#notinmyname: « Enjoindre les musulmans à dénoncer publiquement l’EI est une logique très malsaine »
Partout dans le monde, et notamment en Belgique, des musulmans expriment leur opposition à l’Etat islamique auto-proclamé en utilisant le hashtag #notinmyname. Mais de nombreux croyants s’interrogent: pourquoi devraient-ils se distancier publiquement d’actes qu’ils n’ont jamais approuvés? La question divise aussi les experts de l’Islam en Europe.
Initiée par l’association britannique « Active change foundation », la campagne « Not in my name » (Pas en mon nom) suscite un intérêt grandissant sur les réseaux sociaux.
Pour Corinne Torrekens, chercheuse au Germe (Groupe d’études sur l’Ethnicité, le Racisme, les Migrations et l’Exclusion) de l’ULB, « enjoindre les musulmans à dénoncer publiquement l’Etat islamique est une logique très malsaine. Cela ne fait que renforcer le lien entre Islam et terrorisme ». La campagne « Not in my name » provoque des remous sur les réseaux sociaux, observe-t-elle. Si elle comprend la démarche, elle ne voit pas pourquoi les musulmans devraient forcément s’exprimer. « Demande-t-on aux catholiques de se désolidariser des prêtres pédophiles? »

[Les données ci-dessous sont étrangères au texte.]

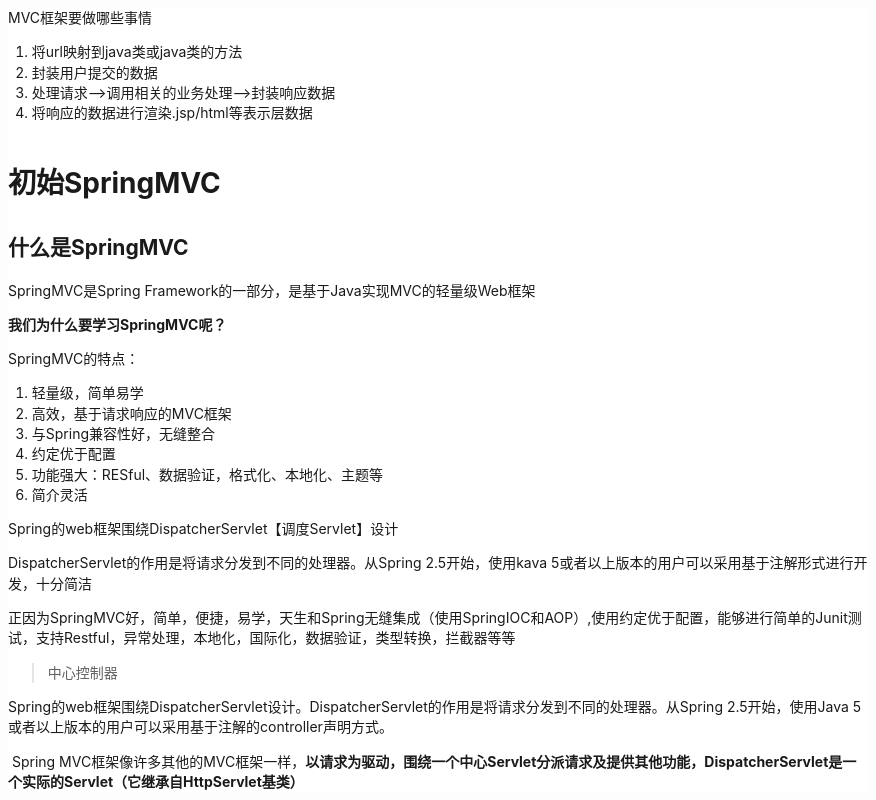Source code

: 

MVC框架要做哪些事情

1. 将url映射到java类或java类的方法
2. 封装用户提交的数据
3. 处理请求-->调用相关的业务处理-->封装响应数据
4. 将响应的数据进行渲染.jsp/html等表示层数据





# 初始SpringMVC

## 什么是SpringMVC

SpringMVC是Spring Framework的一部分，是基于Java实现MVC的轻量级Web框架



**我们为什么要学习SpringMVC呢？**

SpringMVC的特点：

1. 轻量级，简单易学
2. 高效，基于请求响应的MVC框架
3. 与Spring兼容性好，无缝整合
4. 约定优于配置
5. 功能强大：RESful、数据验证，格式化、本地化、主题等
6. 简介灵活



Spring的web框架围绕DispatcherServlet【调度Servlet】设计

DispatcherServlet的作用是将请求分发到不同的处理器。从Spring 2.5开始，使用kava 5或者以上版本的用户可以采用基于注解形式进行开发，十分简洁

正因为SpringMVC好，简单，便捷，易学，天生和Spring无缝集成（使用SpringIOC和AOP）,使用约定优于配置，能够进行简单的Junit测试，支持Restful，异常处理，本地化，国际化，数据验证，类型转换，拦截器等等



>中心控制器

​	Spring的web框架围绕DispatcherServlet设计。DispatcherServlet的作用是将请求分发到不同的处理器。从Spring 2.5开始，使用Java 5或者以上版本的用户可以采用基于注解的controller声明方式。

​	Spring MVC框架像许多其他的MVC框架一样，**以请求为驱动，围绕一个中心Servlet分派请求及提供其他功能，DispatcherServlet是一个实际的Servlet（它继承自HttpServlet基类）**
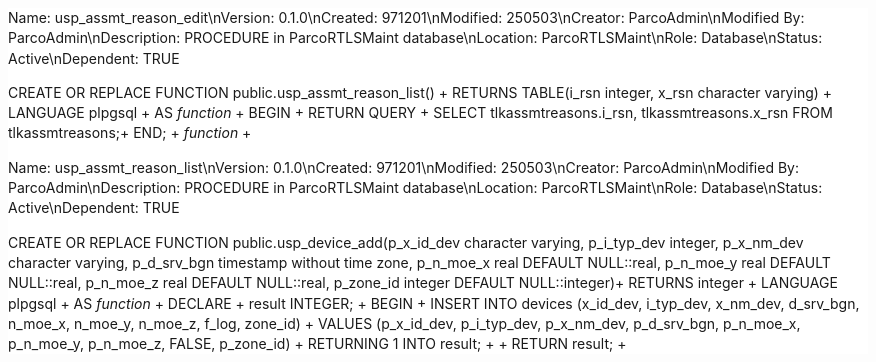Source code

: 
Name: usp_assmt_reason_edit\nVersion: 0.1.0\nCreated: 971201\nModified: 250503\nCreator: ParcoAdmin\nModified By: ParcoAdmin\nDescription: PROCEDURE in ParcoRTLSMaint database\nLocation: ParcoRTLSMaint\nRole: Database\nStatus: Active\nDependent: TRUE

 CREATE OR REPLACE FUNCTION public.usp_assmt_reason_list()                    +
  RETURNS TABLE(i_rsn integer, x_rsn character varying)                       +
  LANGUAGE plpgsql                                                            +
 AS $function$                                                                +
 BEGIN                                                                        +
     RETURN QUERY                                                             +
     SELECT tlkassmtreasons.i_rsn, tlkassmtreasons.x_rsn FROM tlkassmtreasons;+
 END;                                                                         +
 $function$                                                                   +
 

Name: usp_assmt_reason_list\nVersion: 0.1.0\nCreated: 971201\nModified: 250503\nCreator: ParcoAdmin\nModified By: ParcoAdmin\nDescription: PROCEDURE in ParcoRTLSMaint database\nLocation: ParcoRTLSMaint\nRole: Database\nStatus: Active\nDependent: TRUE

 CREATE OR REPLACE FUNCTION public.usp_device_add(p_x_id_dev character varying, p_i_typ_dev integer, p_x_nm_dev character varying, p_d_srv_bgn timestamp without time zone, p_n_moe_x real DEFAULT NULL::real, p_n_moe_y real DEFAULT NULL::real, p_n_moe_z real DEFAULT NULL::real, p_zone_id integer DEFAULT NULL::integer)+
  RETURNS integer                                                                                                                                                                                                                                                                                                            +
  LANGUAGE plpgsql                                                                                                                                                                                                                                                                                                           +
 AS $function$                                                                                                                                                                                                                                                                                                               +
 DECLARE                                                                                                                                                                                                                                                                                                                     +
     result INTEGER;                                                                                                                                                                                                                                                                                                         +
 BEGIN                                                                                                                                                                                                                                                                                                                       +
     INSERT INTO devices (x_id_dev, i_typ_dev, x_nm_dev, d_srv_bgn, n_moe_x, n_moe_y, n_moe_z, f_log, zone_id)                                                                                                                                                                                                               +
     VALUES (p_x_id_dev, p_i_typ_dev, p_x_nm_dev, p_d_srv_bgn, p_n_moe_x, p_n_moe_y, p_n_moe_z, FALSE, p_zone_id)                                                                                                                                                                                                            +
     RETURNING 1 INTO result;                                                                                                                                                                                                                                                                                                +
                                                                                                                                                                                                                                                                                                                             +
     RETURN result;                                                                                                                                                                                                                                                                                                          +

« C’est important de rassurer les occidentaux qui connaissent tellement mal les réalités vécues par les musulmans », estime de son côté Brigitte Maréchal, directrice du Cismoc (Centre Interdisciplinaire d’Etudes de l’Islam dans le Monde Contemporain) à l’UCL. « Beaucoup de musulmans en ont marre de devoir sans cesse se justifier et je le comprends. Ils sont constamment acculés. On leur parle d’événements qui se passent loin de chez eux alors que, pour eux, l’Etat islamique n’a rien à voir avec l’Islam. Mais certains terroristes agissent bien au nom de l’Islam. Il faudrait davantage critiquer la façon dont ils se réapproprient cette religion plutôt que de nier tout lien entre Islam et terrorisme », estime la professeur.
Alors que Brigitte Maréchal appelle de ses voeux la tenue de débats de fonds au sein de la communauté musulmane, Corinne Torrekens considère qu’il y a déjà des discussions théologiques et que les valeurs démocratiques sont de toute façon très partagées par les musulmans de Belgique.
Succès des théories du complot
Les deux universitaires se rejoignent néanmoins sur le fait que la grande majorité des musulmans de Belgique sont choqués et scandalisés par les agissements de l’Etat islamique, tout comme le reste de la population. Elles pointent aussi un phénomène plus interpellant: le succès des théories du complot auprès d’une partie d’entre eux. « Dans un certain nombre de milieux, circule l’idée que Daesh (l’acronyme en arabe de l’Etat islamique, ndlr) serait une création de l’Occident ou du moins un mouvement encouragé par lui pour justifier son intervention. On entend des informations sans aucune possibilité de vérification », relève Brigitte Maréchal. « L’absence de réaction des pays occidentaux depuis les premières manifestations en Syrie a contribué à un malaise; elle donne l’impression d’un deux poids deux mesures. En réalité, à l’époque, le refus de la Chine et de la Russie d’intervenir a joué un rôle énorme, par exemple, mais ce n’est pas mis dans la balance », analyse la spécialiste de l’UCL. Certains jeunes ont des difficultés à contextualiser l’information et à en saisir la complexité, alors ils préfèrent simplifier, déplore-t-elle. « On constate une crise de confiance par rapport aux médias. Ici, les médias traditionnels ont leur rôle à jouer. Ils doivent mieux décrypter l’information », ajoute sa collègue de l’ULB.
En août dernier, l’Exécutif des musulmans de Belgique avait publiquement condamné les crimes commis par l’Etat islamique. Ils « n’ont rien à voir avec l’Islam qui, au contraire, prône des valeurs nobles de fraternité, de respect et de paix », avait-il déclaré. L’Exécutif concluait en appelant à « éviter l’amalgame: il entraîne si souvent toute la communauté musulmane qui est d’ailleurs la première victime de ces dérives ».